- What you need to do
Reproduce every line of the entries below verbatim, in the same order.

[Dataset extract Boundary: Start]

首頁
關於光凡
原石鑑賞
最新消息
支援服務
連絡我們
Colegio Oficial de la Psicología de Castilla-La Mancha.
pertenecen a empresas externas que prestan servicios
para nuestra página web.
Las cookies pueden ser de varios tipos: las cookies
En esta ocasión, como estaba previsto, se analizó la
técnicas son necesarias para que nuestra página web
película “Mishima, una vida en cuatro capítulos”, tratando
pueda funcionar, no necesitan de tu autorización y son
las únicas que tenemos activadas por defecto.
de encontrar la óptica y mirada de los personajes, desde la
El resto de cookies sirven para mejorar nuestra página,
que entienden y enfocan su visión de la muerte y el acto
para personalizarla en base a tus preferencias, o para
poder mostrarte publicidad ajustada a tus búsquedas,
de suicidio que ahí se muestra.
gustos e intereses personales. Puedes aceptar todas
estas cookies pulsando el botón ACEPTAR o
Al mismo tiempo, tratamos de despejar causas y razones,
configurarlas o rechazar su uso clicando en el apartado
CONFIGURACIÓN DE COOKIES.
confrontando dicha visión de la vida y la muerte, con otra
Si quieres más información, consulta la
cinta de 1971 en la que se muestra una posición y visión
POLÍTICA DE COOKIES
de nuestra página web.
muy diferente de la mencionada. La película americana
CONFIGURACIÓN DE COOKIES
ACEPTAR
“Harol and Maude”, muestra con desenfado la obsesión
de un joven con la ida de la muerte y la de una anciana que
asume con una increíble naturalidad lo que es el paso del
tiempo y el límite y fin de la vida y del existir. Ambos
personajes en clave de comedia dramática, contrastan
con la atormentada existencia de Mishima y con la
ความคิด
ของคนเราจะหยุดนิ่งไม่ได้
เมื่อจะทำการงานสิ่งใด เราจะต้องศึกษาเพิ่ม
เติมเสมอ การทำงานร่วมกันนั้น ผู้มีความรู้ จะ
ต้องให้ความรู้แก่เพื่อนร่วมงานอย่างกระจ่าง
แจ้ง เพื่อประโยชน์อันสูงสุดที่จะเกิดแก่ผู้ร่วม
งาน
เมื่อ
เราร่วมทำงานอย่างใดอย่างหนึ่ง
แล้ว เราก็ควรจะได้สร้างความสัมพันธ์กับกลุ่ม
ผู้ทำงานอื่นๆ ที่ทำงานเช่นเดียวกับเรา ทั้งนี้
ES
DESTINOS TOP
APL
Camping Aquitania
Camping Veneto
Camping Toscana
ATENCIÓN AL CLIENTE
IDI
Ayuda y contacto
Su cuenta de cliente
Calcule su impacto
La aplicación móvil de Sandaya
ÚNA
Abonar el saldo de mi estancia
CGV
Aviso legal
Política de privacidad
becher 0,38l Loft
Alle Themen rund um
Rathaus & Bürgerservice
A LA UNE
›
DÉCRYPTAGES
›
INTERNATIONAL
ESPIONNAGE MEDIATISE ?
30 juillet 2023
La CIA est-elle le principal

[Dataset extract Boundary: End]

- Solution for this exercise
首頁
關於光凡
原石鑑賞
最新消息
支援服務
連絡我們
Colegio Oficial de la Psicología de Castilla-La Mancha.
pertenecen a empresas externas que prestan servicios
para nuestra página web.
Las cookies pueden ser de varios tipos: las cookies
En esta ocasión, como estaba previsto, se analizó la
técnicas son necesarias para que nuestra página web
película “Mishima, una vida en cuatro capítulos”, tratando
pueda funcionar, no necesitan de tu autorización y son
las únicas que tenemos activadas por defecto.
de encontrar la óptica y mirada de los personajes, desde la
El resto de cookies sirven para mejorar nuestra página,
que entienden y enfocan su visión de la muerte y el acto
para personalizarla en base a tus preferencias, o para
poder mostrarte publicidad ajustada a tus búsquedas,
de suicidio que ahí se muestra.
gustos e intereses personales. Puedes aceptar todas
estas cookies pulsando el botón ACEPTAR o
Al mismo tiempo, tratamos de despejar causas y razones,
configurarlas o rechazar su uso clicando en el apartado
CONFIGURACIÓN DE COOKIES.
confrontando dicha visión de la vida y la muerte, con otra
Si quieres más información, consulta la
cinta de 1971 en la que se muestra una posición y visión
POLÍTICA DE COOKIES
de nuestra página web.
muy diferente de la mencionada. La película americana
CONFIGURACIÓN DE COOKIES
ACEPTAR
“Harol and Maude”, muestra con desenfado la obsesión
de un joven con la ida de la muerte y la de una anciana que
asume con una increíble naturalidad lo que es el paso del
tiempo y el límite y fin de la vida y del existir. Ambos
personajes en clave de comedia dramática, contrastan
con la atormentada existencia de Mishima y con la
ความคิด
ของคนเราจะหยุดนิ่งไม่ได้
เมื่อจะทำการงานสิ่งใด เราจะต้องศึกษาเพิ่ม
เติมเสมอ การทำงานร่วมกันนั้น ผู้มีความรู้ จะ
ต้องให้ความรู้แก่เพื่อนร่วมงานอย่างกระจ่าง
แจ้ง เพื่อประโยชน์อันสูงสุดที่จะเกิดแก่ผู้ร่วม
งาน
เมื่อ
เราร่วมทำงานอย่างใดอย่างหนึ่ง
แล้ว เราก็ควรจะได้สร้างความสัมพันธ์กับกลุ่ม
ผู้ทำงานอื่นๆ ที่ทำงานเช่นเดียวกับเรา ทั้งนี้
ES
DESTINOS TOP
APL
Camping Aquitania
Camping Veneto
Camping Toscana
ATENCIÓN AL CLIENTE
IDI
Ayuda y contacto
Su cuenta de cliente
Calcule su impacto
La aplicación móvil de Sandaya
ÚNA
Abonar el saldo de mi estancia
CGV
Aviso legal
Política de privacidad
becher 0,38l Loft
Alle Themen rund um
Rathaus & Bürgerservice
A LA UNE
›
DÉCRYPTAGES
›
INTERNATIONAL
ESPIONNAGE MEDIATISE ?
30 juillet 2023
La CIA est-elle le principal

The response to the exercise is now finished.